• **What is needed**
Lines before the one containing "f_number: 11" are not wanted; restate the rest below word for word, through the last line, but drop any pictures.

*** Opening Supplied data ***

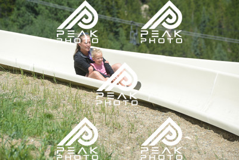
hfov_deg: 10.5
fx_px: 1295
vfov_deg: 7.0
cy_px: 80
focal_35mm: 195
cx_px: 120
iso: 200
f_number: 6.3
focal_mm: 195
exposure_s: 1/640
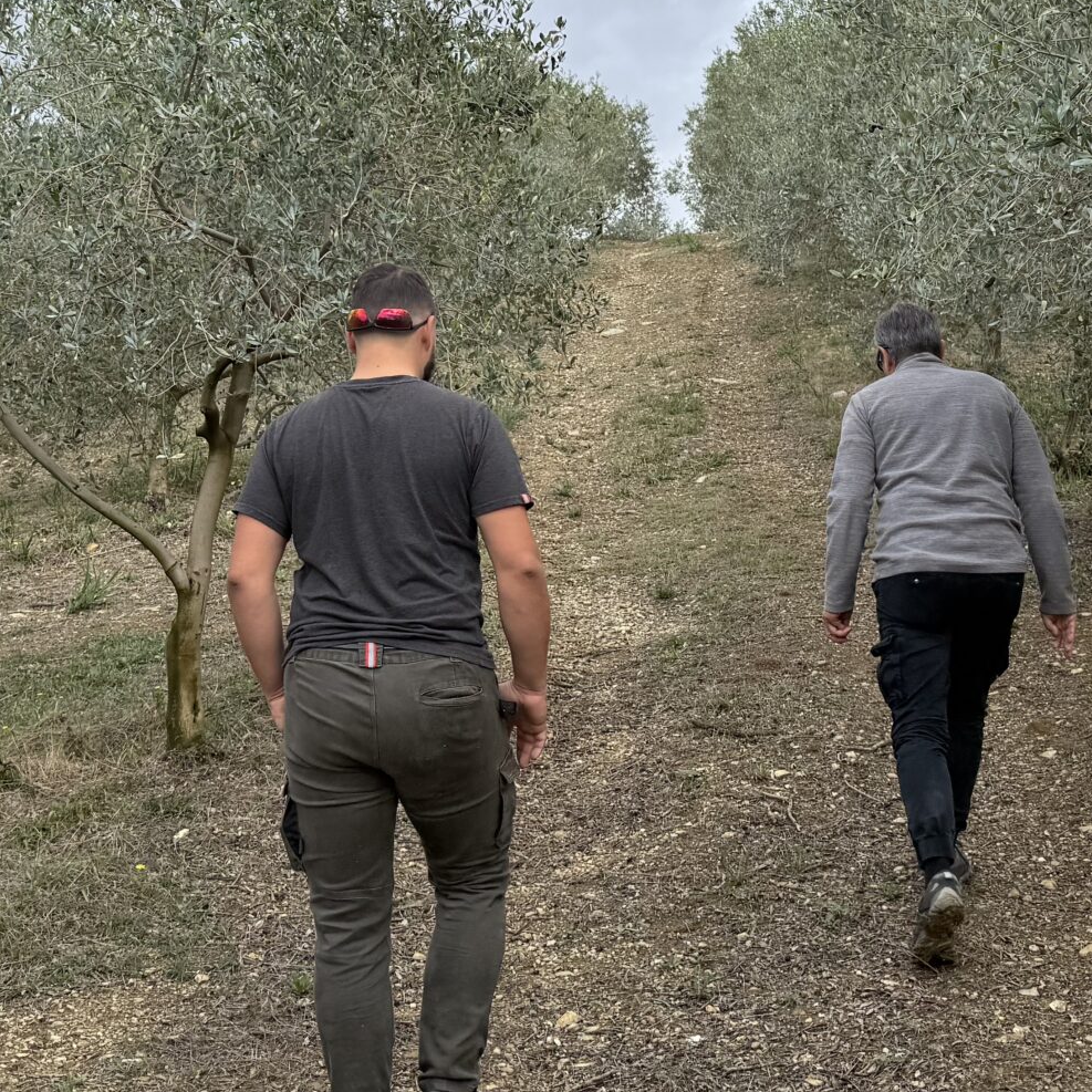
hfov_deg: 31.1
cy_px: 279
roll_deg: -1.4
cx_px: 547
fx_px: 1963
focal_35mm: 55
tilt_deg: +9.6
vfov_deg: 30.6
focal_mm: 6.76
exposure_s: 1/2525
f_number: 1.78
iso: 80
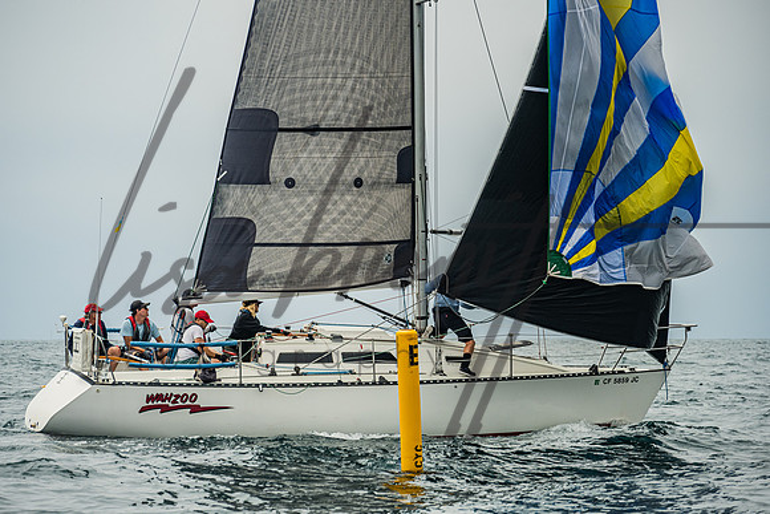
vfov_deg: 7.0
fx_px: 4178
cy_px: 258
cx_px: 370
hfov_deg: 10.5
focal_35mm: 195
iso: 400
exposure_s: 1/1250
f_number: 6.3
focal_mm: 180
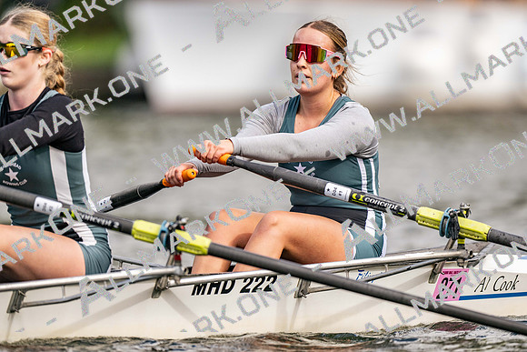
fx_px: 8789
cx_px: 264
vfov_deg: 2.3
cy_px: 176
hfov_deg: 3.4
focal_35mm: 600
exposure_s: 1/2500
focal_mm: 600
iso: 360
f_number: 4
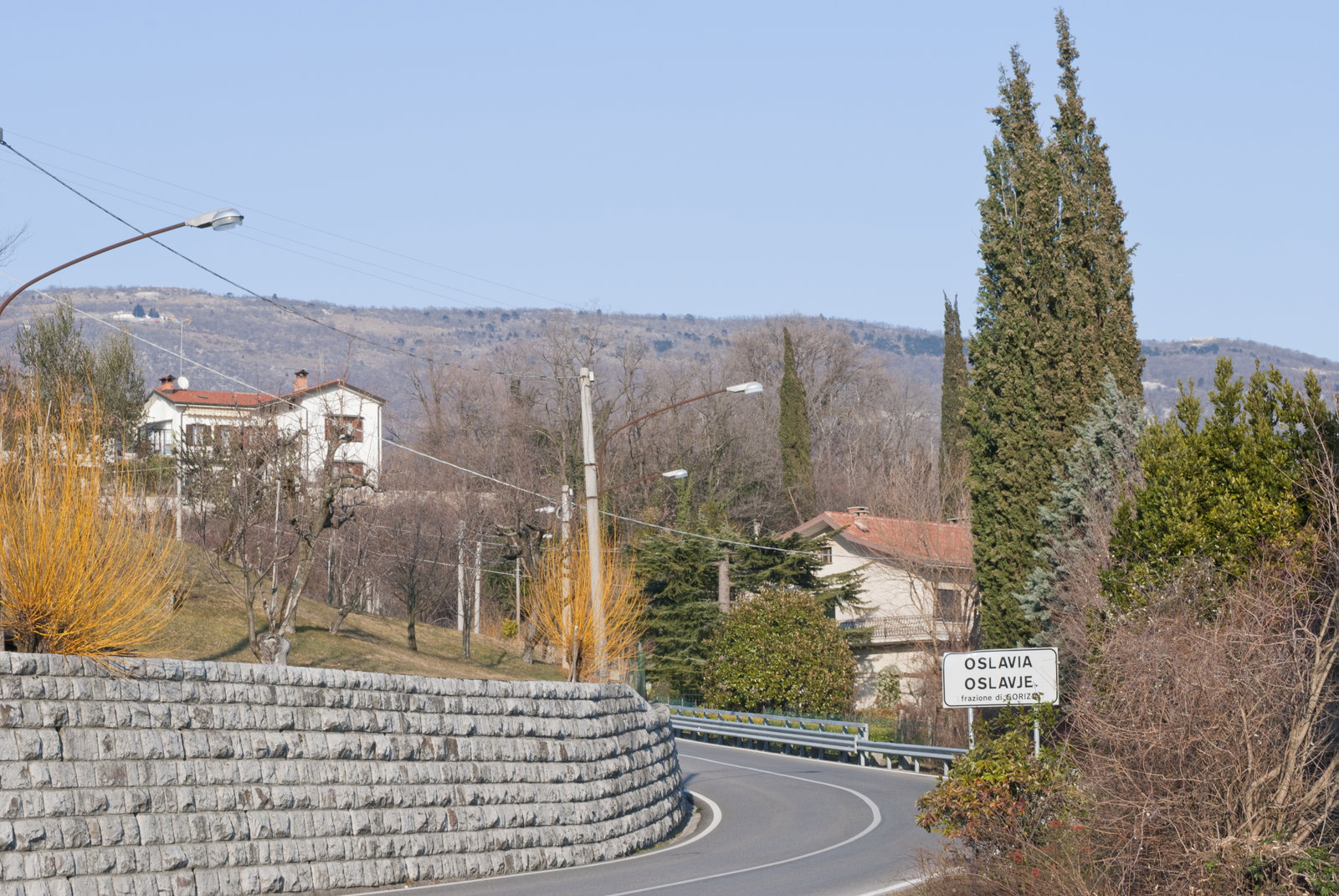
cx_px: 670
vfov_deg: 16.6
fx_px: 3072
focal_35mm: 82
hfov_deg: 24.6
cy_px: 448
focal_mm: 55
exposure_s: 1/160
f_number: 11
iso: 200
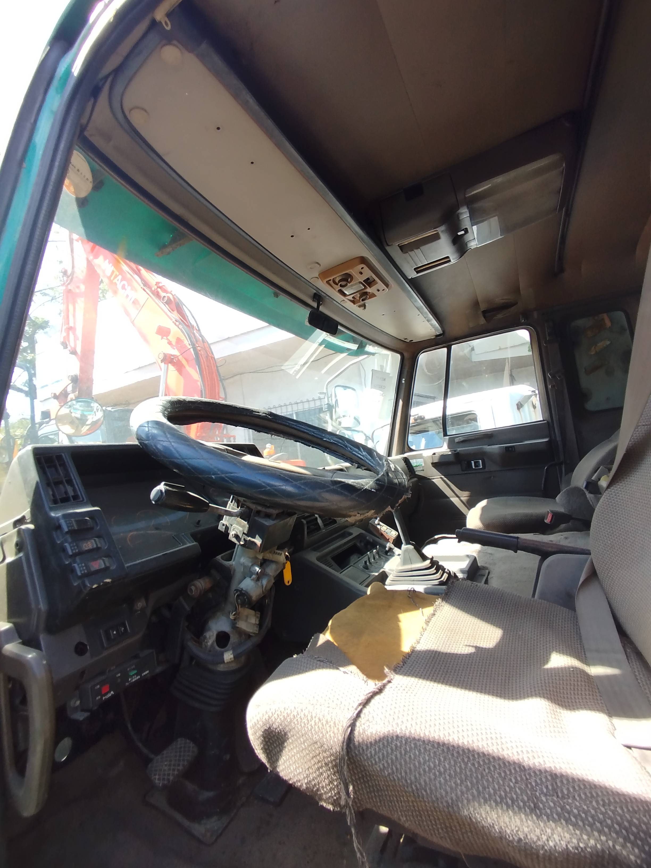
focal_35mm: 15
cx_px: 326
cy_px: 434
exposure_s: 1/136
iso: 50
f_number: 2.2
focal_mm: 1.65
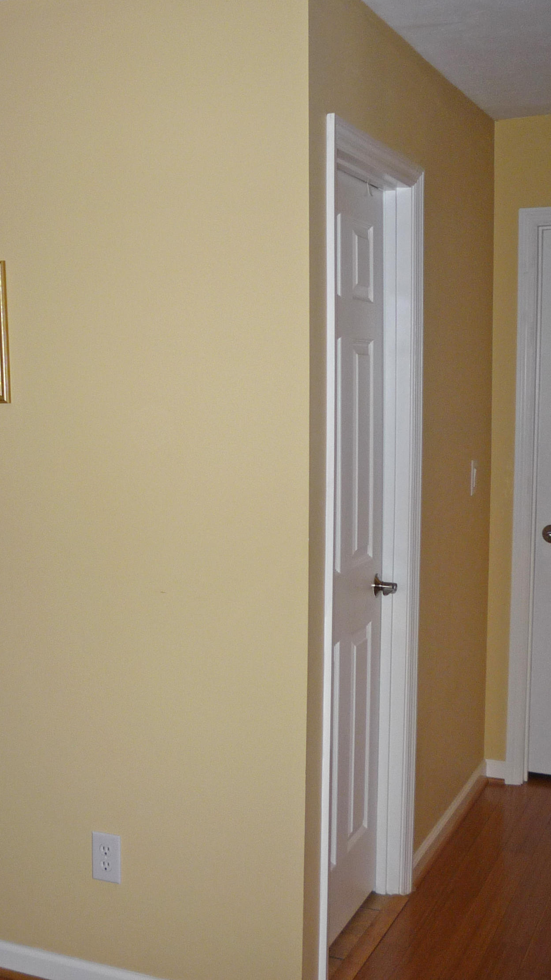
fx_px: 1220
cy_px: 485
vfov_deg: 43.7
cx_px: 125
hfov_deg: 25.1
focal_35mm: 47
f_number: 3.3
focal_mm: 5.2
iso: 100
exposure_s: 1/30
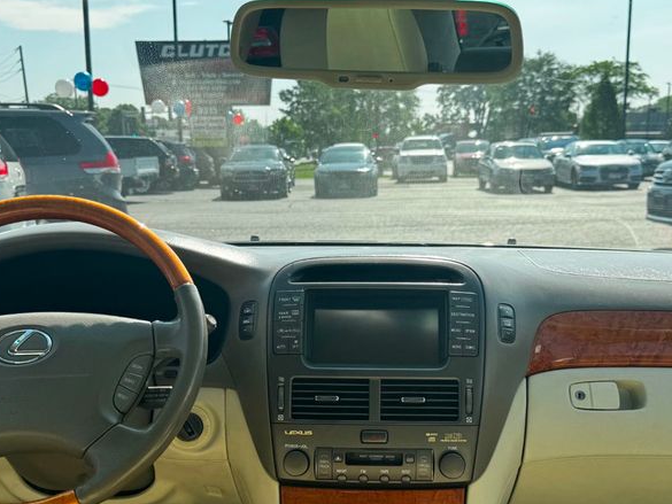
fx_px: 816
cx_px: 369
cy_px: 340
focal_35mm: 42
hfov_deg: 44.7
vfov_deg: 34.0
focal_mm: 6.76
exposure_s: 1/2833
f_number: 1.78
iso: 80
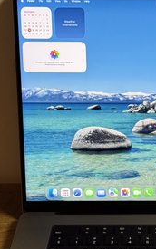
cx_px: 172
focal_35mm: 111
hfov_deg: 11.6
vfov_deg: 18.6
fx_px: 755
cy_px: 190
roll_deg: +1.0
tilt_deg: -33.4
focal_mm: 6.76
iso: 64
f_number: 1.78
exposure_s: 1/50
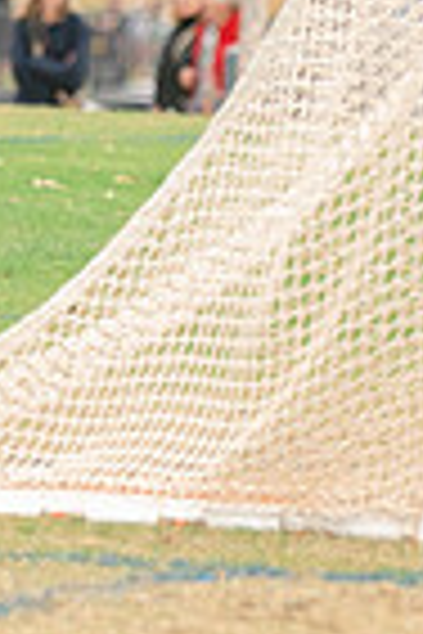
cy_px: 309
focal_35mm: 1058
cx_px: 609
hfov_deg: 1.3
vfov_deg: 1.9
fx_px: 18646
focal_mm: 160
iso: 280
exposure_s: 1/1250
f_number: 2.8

*** Closing Supplied data ***

• **Task solution**
f_number: 11
iso: 200
focal_35mm: 15
cx_px: 326
cy_px: 434
exposure_s: 1/136
iso: 50
f_number: 2.2
focal_mm: 1.65
fx_px: 1220
cy_px: 485
vfov_deg: 43.7
cx_px: 125
hfov_deg: 25.1
focal_35mm: 47
f_number: 3.3
focal_mm: 5.2
iso: 100
exposure_s: 1/30
fx_px: 816
cx_px: 369
cy_px: 340
focal_35mm: 42
hfov_deg: 44.7
vfov_deg: 34.0
focal_mm: 6.76
exposure_s: 1/2833
f_number: 1.78
iso: 80
cx_px: 172
focal_35mm: 111
hfov_deg: 11.6
vfov_deg: 18.6
fx_px: 755
cy_px: 190
roll_deg: +1.0
tilt_deg: -33.4
focal_mm: 6.76
iso: 64
f_number: 1.78
exposure_s: 1/50
cy_px: 309
focal_35mm: 1058
cx_px: 609
hfov_deg: 1.3
vfov_deg: 1.9
fx_px: 18646
focal_mm: 160
iso: 280
exposure_s: 1/1250
f_number: 2.8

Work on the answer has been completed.